Featured Poet - John Tunaley


RED VELVET CAKE


Six flags flutter over hammocks and tents,

Bright silken maidens in their grass-green gowns…

Celestial girl-scouts…benevolent,

Chat gracefully of art, love and hometowns…

They await ambrosial alligators

Floating downstream to join their social

Circle … not as grave-tidings transporters,

But harbingers of days more hopeful.

Then, they’ll snap their fingers for red velvet

Cake and coffee. Mouths full of marbles, (yet

Wired to talk of crops, tulips, Bridge…). Mindsets

That reveal shoals, shallow wells barely wet,

In these drying ponds, a thought stirs in the mud

‘Thrift’s not the answer if their money’s no good’



BIG BEND


At the big bend with beautiful views of

tiny temples, the sun’s setting near where

the ammo plant shoots over the State Line.

John, the fat-headed Baptist, shuffles and

whistles in Hungarian while jigging

between the prongs of his pink tuning fork.

As long-haired Professor, he gives his wife,

Joyce, a dutiful peck. Afterwards, not

caring one iota, she turns her dry

ducks’ back on memory’s waterproofed banks.

High on her island of slaughtered pride, she’s

manifestly not plain-dealing Eros.

Down by the levee-break, where mires fluke and shiver …

… a vixen belches sulphur into the river.



UNDER THE VOLCANO


DEET immune mosquitoes buzzing with lean

Intent, inhale the breath of my loved one.

In my great cold circle, I’m crushed between

The extreme eastern and western-most points.

I rejected Darwin’s ice-worm theory

When I summoned the tattooed sisterhood.

Seven set on him. Devil-red and eerie,

They pulled his ears and chucked him in driftwood.

I lit candles to keep crows mute all night ...

… (crows sad as waterfalls). I still expect

Loons at depth to restore the blind to sight …

… For their dark jet eyes to move and reflect.

Under the volcano, I’ll hide with the graylings,

Away from the black oil and the earthquakes’

scaling.


COALFIELD


At this spot, the coalfield’s stony … barren.

Pointedly goaded by bean-hill robins,

Horn-beaked parrots jockey for position

With pigeon-toed, pigeon-chested … pigeons.

I reflect on the prospect of keeling

Over, curving down to ridged gravestones

And daisy-sods. My frozen head’s feeling

For gilt-edged misers in their cash-point zones.

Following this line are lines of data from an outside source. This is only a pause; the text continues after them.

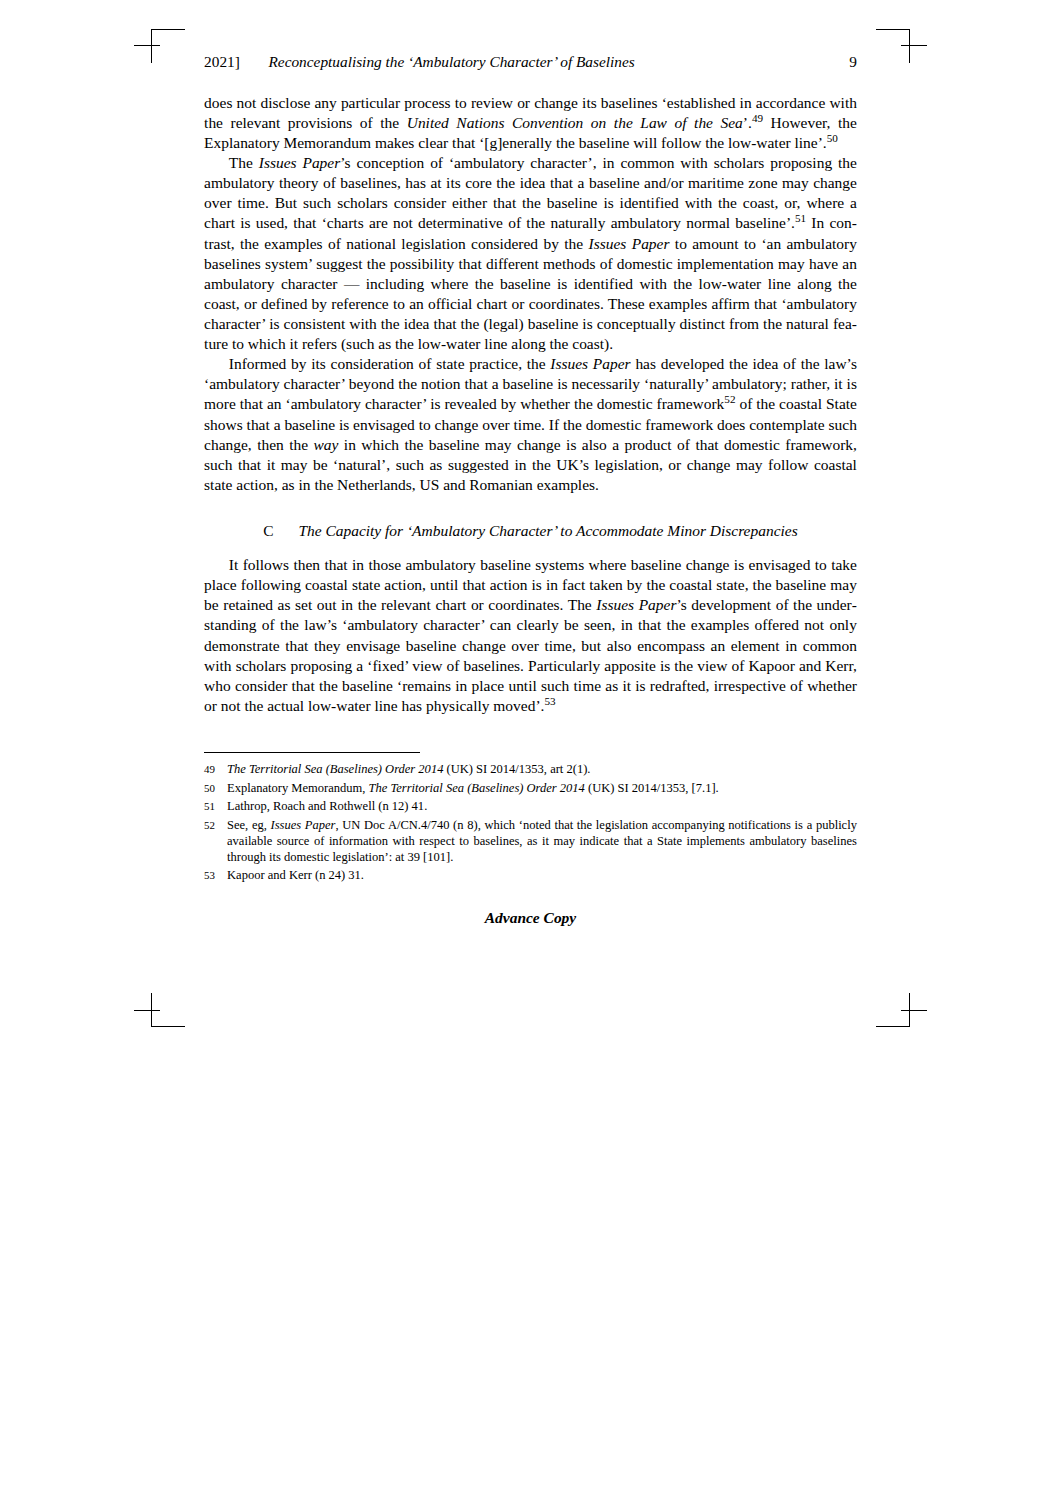2021] Reconceptualising the ‘Ambulatory Character’ of Baselines 9
does not disclose any particular process to review or change its baselines ‘established in accordance with the relevant provisions of the United Nations Convention on the Law of the Sea’.49 However, the Explanatory Memorandum makes clear that ‘[g]enerally the baseline will follow the low-water line’.50
The Issues Paper’s conception of ‘ambulatory character’, in common with scholars proposing the ambulatory theory of baselines, has at its core the idea that a baseline and/or maritime zone may change over time. But such scholars consider either that the baseline is identified with the coast, or, where a chart is used, that ‘charts are not determinative of the naturally ambulatory normal baseline’.51 In contrast, the examples of national legislation considered by the Issues Paper to amount to ‘an ambulatory baselines system’ suggest the possibility that different methods of domestic implementation may have an ambulatory character — including where the baseline is identified with the low-water line along the coast, or defined by reference to an official chart or coordinates. These examples affirm that ‘ambulatory character’ is consistent with the idea that the (legal) baseline is conceptually distinct from the natural feature to which it refers (such as the low-water line along the coast).
Informed by its consideration of state practice, the Issues Paper has developed the idea of the law’s ‘ambulatory character’ beyond the notion that a baseline is necessarily ‘naturally’ ambulatory; rather, it is more that an ‘ambulatory character’ is revealed by whether the domestic framework52 of the coastal State shows that a baseline is envisaged to change over time. If the domestic framework does contemplate such change, then the way in which the baseline may change is also a product of that domestic framework, such that it may be ‘natural’, such as suggested in the UK’s legislation, or change may follow coastal state action, as in the Netherlands, US and Romanian examples.
CThe Capacity for ‘Ambulatory Character’ to Accommodate Minor Discrepancies
It follows then that in those ambulatory baseline systems where baseline change is envisaged to take place following coastal state action, until that action is in fact taken by the coastal state, the baseline may be retained as set out in the relevant chart or coordinates. The Issues Paper’s development of the understanding of the law’s ‘ambulatory character’ can clearly be seen, in that the examples offered not only demonstrate that they envisage baseline change over time, but also encompass an element in common with scholars proposing a ‘fixed’ view of baselines. Particularly apposite is the view of Kapoor and Kerr, who consider that the baseline ‘remains in place until such time as it is redrafted, irrespective of whether or not the actual low-water line has physically moved’.53
49
The Territorial Sea (Baselines) Order 2014 (UK) SI 2014/1353, art 2(1).
50
Explanatory Memorandum, The Territorial Sea (Baselines) Order 2014 (UK) SI 2014/1353, [7.1].
51
Lathrop, Roach and Rothwell (n 12) 41.
52
See, eg, Issues Paper, UN Doc A/CN.4/740 (n 8), which ‘noted that the legislation accompanying notifications is a publicly available source of information with respect to baselines, as it may indicate that a State implements ambulatory baselines through its domestic legislation’: at 39 [101].
53
Kapoor and Kerr (n 24) 31.
Advance Copy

In the mist; cross-crumping, pat-patting guns

Blind me to love. I’m deafened by war planes

That buckle and mill my hollow skull bones,

Snap my hanging limbs with howled hurricanes.

When tow-men come by, it’s me they’ll discover,

Haul me away…and I hope I’ll recover.


THE WATERS PASS


Sun-flowered, stone summited weirs step up

the valley. Ox bows are bent on rolling

back the reddish, blue-green eight leaved cups

which like inlaid molluscs are petalling

the forest. Eddying whirlpools linger,

chasing engraved starred points in a channel

that loops, dithers, ribbons … reforms. Stringers

of plaited pearls wade then plunge so they can

hear … silver fish grunt in their black-billed drain …

… harps as they call, carve, feel, snake and shiver

into prismatic crystals … horns that grain

and saucer their sounds over the river …

… to where the vestry cat at midnight mass

chokes on its fur ball as the waters pass …


MIDNIGHT


Midnight laboured to spew forth earth, sky, sea …

Islands martial with tattooed epaulettes,

Devastating music, rain, fertility

Carving volcanoes into ziggurats

From high frigid, to low torrid zones …

Rainbows drift away over the starred lagoons,

A catamaran’s crab clawed rigging groans

As its masked rowers spin sharp dolphin turns.

Humpbacked whales and measled fish start sinking …

Once more the geese neigh to warn of war,

Drowning brass bands hear the floor planks creaking

(Sandalwood’s steeped spiritual power).

While robed bishops sift the punchbowl for half-burnt bones …

Quiet feathered warriors pile funeral stones.




ABOUT JOHN

John was born in Manchester in 1945. Father: foundry hand, mother; crane-driver is what his birth certificate states … (the war was a melting pot … throwing them together at the steel works). He now lives in Robin Hood’s Bay, North Yorkshire. He’s in a few writing groups … (Natalie keeps the Whitby Library Writing Group blog up to date … it’s too tricky for John). He sticks to sonnets, as the form exercises some control of his worst excesses. They pile up … the excesses … He likes anthologies … he enjoys the company … (and there’s safety in numbers …).